In our timethese many years later and after centuries of church teachinghardly a soul stops to wonder what else might have been going on that day in Jerusalem. Our perspective is so myopic that we hardly ever think of the vendors whose pigeons flew the coop or money changers whose coins were lost or stolen. We focus only on Jesus, the colt, the crowd, along with cloaks and palm fronds in his path and the growing anger of the Pharisees, chief priests, and the scribes. But there was more going on in Jerusalem that day … much more.
Did I mention that Jesus came from the east, from Jericho? Well, at about the same time and on the same day, it is not hard to realize that another entourage was also entering Jerusalem. From the west, in anticipation of the high holy days of the Jewish people, the Roman Governor, blood red cloak nobly falling from his broad armored shoulders, also entered the City, he atop a mighty war horse and with scores of troops following him. His standard, bearing the letters SPQR (Senatus Populusque Romanus or Senate and People of Rome), raised at his side for all to see … and respect. Any of the locals in the road would have immediately stepped aside and cowered in fear.
Pontius Pilate, the steel hardened, iron fisted representative of Roman authority and power, would make his presence known in Jerusalem just in case there was any trouble. (He lived, of course, in the far more civilized and cooler sea-side resort of Caesarea.) Anyway, Pilate would reinforce the garrison at this time of year because experience told him that thousands and thousands of pilgrims flock into Jerusalem and the surrounding areas for Passover. No sense in taking any chances. Pilate did not like the Jews, did not like crowds, and especially did not like crowds of Jews. He did not want a riot or worse some sort of zealot insurrection. He remembered that Passover celebrates Moses’ earlier liberation of the Jewish people from the oppression of Pharaoh. This Roman Governor wanted no repeats of past history. Pilate’s strategy was simple, tried and true: show massive force and hard-line control.

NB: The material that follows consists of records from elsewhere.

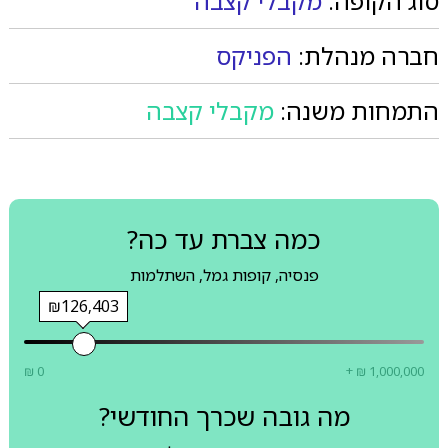
סוג הקופה:
מקבלי קצבה
חברה מנהלת:
הפניקס
התמחות משנה:
מקבלי קצבה
כמה צברת עד כה?
פנסיה, קופות גמל, השתלמות
₪126,403
₪ 0
+ ₪ 1,000,000
מה גובה שכרך החודשי?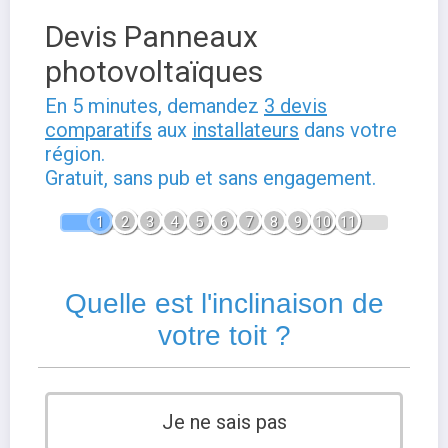
Devis Panneaux
photovoltaïques
En 5 minutes, demandez
3 devis
comparatifs
aux
installateurs
dans votre
région.
Gratuit, sans pub et sans engagement.
1
2
3
4
5
6
7
8
9
10
11
Quelle est l'inclinaison de
votre toit ?
Je ne sais pas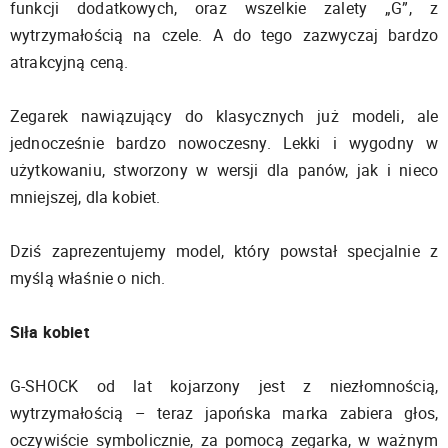
funkcji dodatkowych, oraz wszelkie zalety „G”, z
wytrzymałością na czele. A do tego zazwyczaj bardzo
atrakcyjną ceną.
Zegarek nawiązujący do klasycznych już modeli, ale
jednocześnie bardzo nowoczesny. Lekki i wygodny w
użytkowaniu, stworzony w wersji dla panów, jak i nieco
mniejszej, dla kobiet.
Dziś zaprezentujemy model, który powstał specjalnie z
myślą właśnie o nich.
Siła kobiet
G-SHOCK od lat kojarzony jest z niezłomnością,
wytrzymałością – teraz japońska marka zabiera głos,
oczywiście symbolicznie, za pomocą zegarka, w ważnym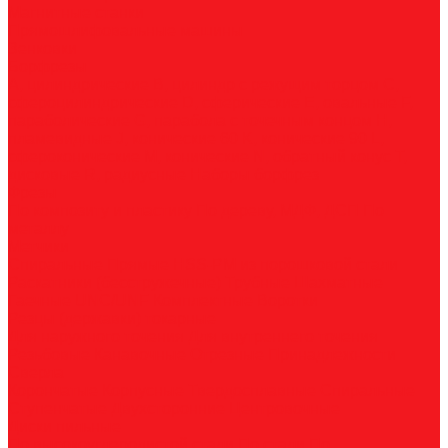
Магнитные станки
Прямошлифовальные машины
Зенковки
Борфрезы
А, цилиндрические
B, цилиндр с режущим торцом
С,
сфероцилиндрические
D, сферические
E, овальные
F,
параболические
G, парабола с точечным концом
H,
пламевидные
J, конические 60
K, конические 90
L,
сфероконические
M, конические
N, обратный конус
T,
дисковые
R, радиусные
Наборы борфрез
Фрезы
По композиту и пластику
По дереву, МДФ, ДСП
По
металлу
Метчики
Спиральные
Прямые
HSS-PM из порошковой стали
Раскатники (бесстружечные)
Трубные
Шахматные
Гаечные
UNC/UNF
Комплектные
Воротки
Резцы (державки) токарные
Для наружного точения
Для внутреннего точения
Резьбовые
Канавочные
Отрезные
Принадлежности
Сверла
Корончатые
Корпусные
Твердосплавные
Спиральные
Ступенчатые
Двухсторонние
Центровочные
Диски пильные
По высокоуглеродистой стали
По стали
По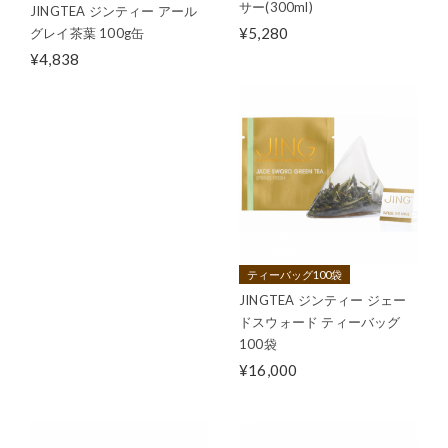
サー(300ml)
JINGTEA ジンティー アール
¥5,280
グレイ茶葉 100g缶
¥4,838
ティーバッグ100袋
JINGTEA ジンティー ジェー
ドスウォード ティーバッグ
100袋
¥16,000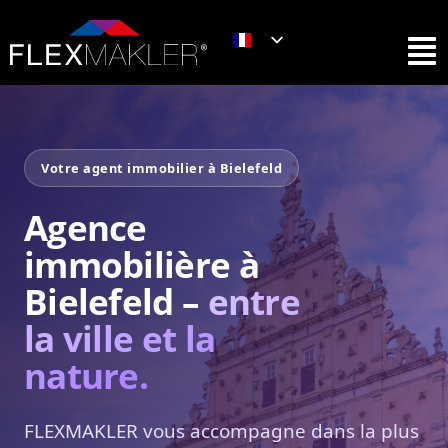
Votre agent immobilier à Bielefeld
Agence
immobilière à
Bielefeld –
entre
la ville et la
nature.
FLEXMAKLER vous accompagne dans la plus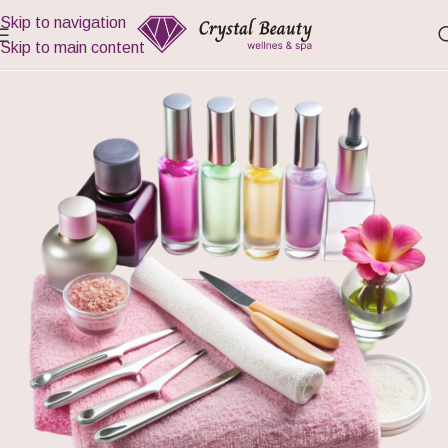
Skip to navigation
Skip to main content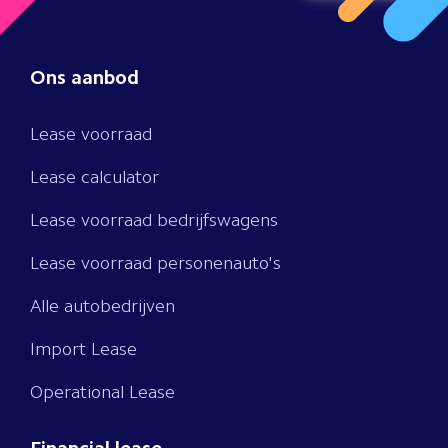
Ons aanbod
Lease voorraad
Lease calculator
Lease voorraad bedrijfswagens
Lease voorraad personenauto's
Alle autobedrijven
Import Lease
Operational Lease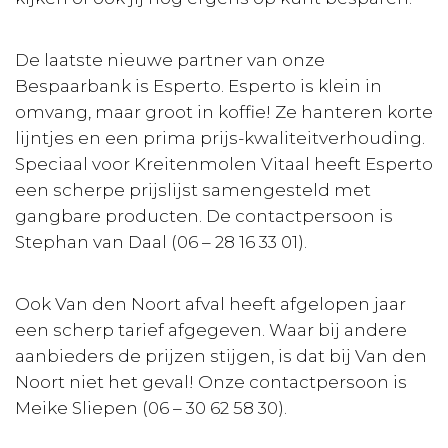
De laatste nieuwe partner van onze
Bespaarbank is Esperto. Esperto is klein in
omvang, maar groot in koffie! Ze hanteren korte
lijntjes en een prima prijs-kwaliteitverhouding.
Speciaal voor Kreitenmolen Vitaal heeft Esperto
een scherpe prijslijst samengesteld met
gangbare producten. De contactpersoon is
Stephan van Daal (06 – 28 16 33 01).
Ook Van den Noort afval heeft afgelopen jaar
een scherp tarief afgegeven. Waar bij andere
aanbieders de prijzen stijgen, is dat bij Van den
Noort niet het geval! Onze contactpersoon is
Meike Sliepen (06 – 30 62 58 30).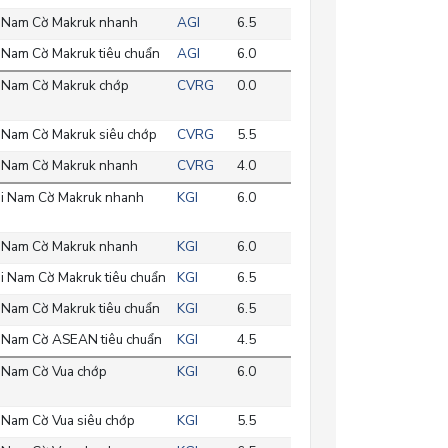
 Nam Cờ Makruk nhanh
AGI
6.5
 Nam Cờ Makruk tiêu chuẩn
AGI
6.0
 Nam Cờ Makruk chớp
CVRG
0.0
 Nam Cờ Makruk siêu chớp
CVRG
5.5
 Nam Cờ Makruk nhanh
CVRG
4.0
i Nam Cờ Makruk nhanh
KGI
6.0
 Nam Cờ Makruk nhanh
KGI
6.0
i Nam Cờ Makruk tiêu chuẩn
KGI
6.5
 Nam Cờ Makruk tiêu chuẩn
KGI
6.5
 Nam Cờ ASEAN tiêu chuẩn
KGI
4.5
 Nam Cờ Vua chớp
KGI
6.0
 Nam Cờ Vua siêu chớp
KGI
5.5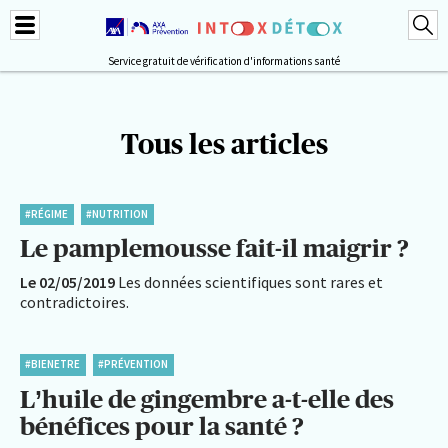
Service gratuit de vérification d'informations santé
Tous les articles
#RÉGIME
#NUTRITION
Le pamplemousse fait-il maigrir ?
Le 02/05/2019
Les données scientifiques sont rares et
contradictoires.
#BIENETRE
#PRÉVENTION
L’huile de gingembre a-t-elle des
bénéfices pour la santé ?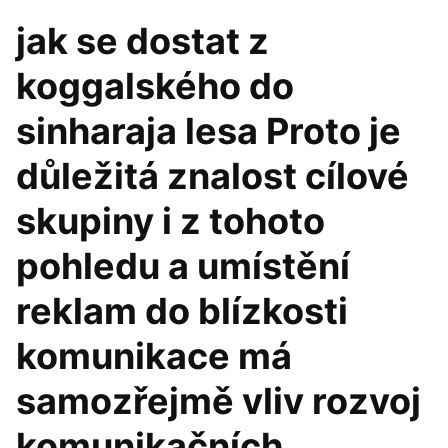
jak se dostat z
koggalského do
sinharaja lesa Proto je
důležitá znalost cílové
skupiny i z tohoto
pohledu a umístění
reklam do blízkosti
komunikace má
samozřejmě vliv rozvoj
komunikačních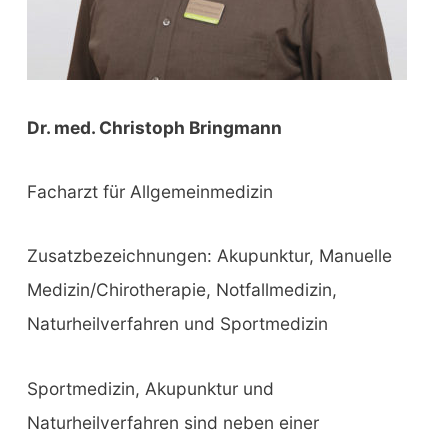
Dr. med. Christoph Bringmann
Facharzt für Allgemeinmedizin
Zusatzbezeichnungen: Akupunktur, Manuelle
Medizin/Chirotherapie, Notfallmedizin,
Naturheilverfahren und Sportmedizin
Sportmedizin, Akupunktur und
Naturheilverfahren sind neben einer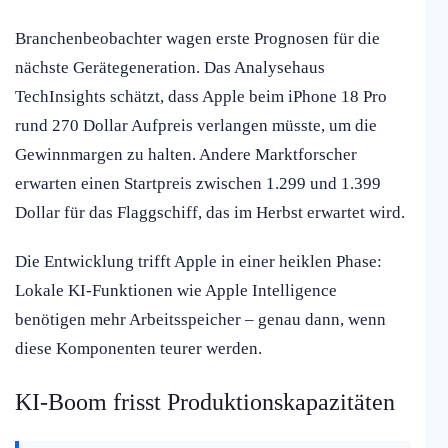
Branchenbeobachter wagen erste Prognosen für die
nächste Gerätegeneration. Das Analysehaus
TechInsights schätzt, dass Apple beim iPhone 18 Pro
rund 270 Dollar Aufpreis verlangen müsste, um die
Gewinnmargen zu halten. Andere Marktforscher
erwarten einen Startpreis zwischen 1.299 und 1.399
Dollar für das Flaggschiff, das im Herbst erwartet wird.
Die Entwicklung trifft Apple in einer heiklen Phase:
Lokale KI-Funktionen wie Apple Intelligence
benötigen mehr Arbeitsspeicher – genau dann, wenn
diese Komponenten teurer werden.
KI-Boom frisst Produktionskapazitäten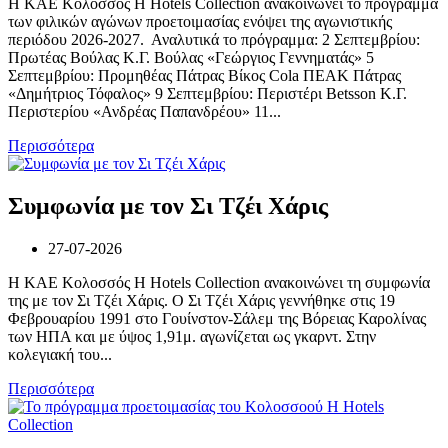
Η ΚΑΕ Κολοσσός H Hotels Collection ανακοινώνει το πρόγραμμα
των φιλικών αγώνων προετοιμασίας ενόψει της αγωνιστικής
περιόδου 2026-2027. Αναλυτικά το πρόγραμμα: 2 Σεπτεμβρίου:
Πρωτέας Βούλας Κ.Γ. Βούλας «Γεώργιος Γεννηματάς» 5
Σεπτεμβρίου: Προμηθέας Πάτρας Βίκος Cola ΠΕΑΚ Πάτρας
«Δημήτριος Τόφαλος» 9 Σεπτεμβρίου: Περιστέρι Betsson Κ.Γ.
Περιστερίου «Ανδρέας Παπανδρέου» 11...
Περισσότερα
Συμφωνία με τον Σι Τζέι Χάρις
27-07-2026
Η ΚΑΕ Κολοσσός H Hotels Collection ανακοινώνει τη συμφωνία
της με τον Σι Τζέι Χάρις. Ο Σι Τζέι Χάρις γεννήθηκε στις 19
Φεβρουαρίου 1991 στο Γουίνστον-Σάλεμ της Βόρειας Καρολίνας
των ΗΠΑ και με ύψος 1,91μ. αγωνίζεται ως γκαρντ. Στην
κολεγιακή του...
Περισσότερα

So, are you beginning to appreciate the unfolding drama, the blatant contrast. From the east comes a Jewish peasant riding on a donkey’s colt and being hailed as king with crowds and crowds of excited and friendly onlookers accompanying him. His is an anti-imperialist parade! From the west comes Pilate, the Governor, riding in crisp military formation and representing Caesar (the king of the Roman Empire and so also Palestine!). These two processions reflect the conflict about to be played out. Just who is king? Whose kingdom is this? Is the true king a king of war or peace? The tension between Jesus’ kingdom of God program clashes directly with Rome’s imperial control and authority; moreover, theologically the Gospels’ Jesus directly challenges Caesar’s own claim to divinity.
And so, Holy Week begins … again. Where in the crowd are you?
Amen.
References from The Last Week, Marcus Borg & John Dominic Crossan. Harper SF, 2006.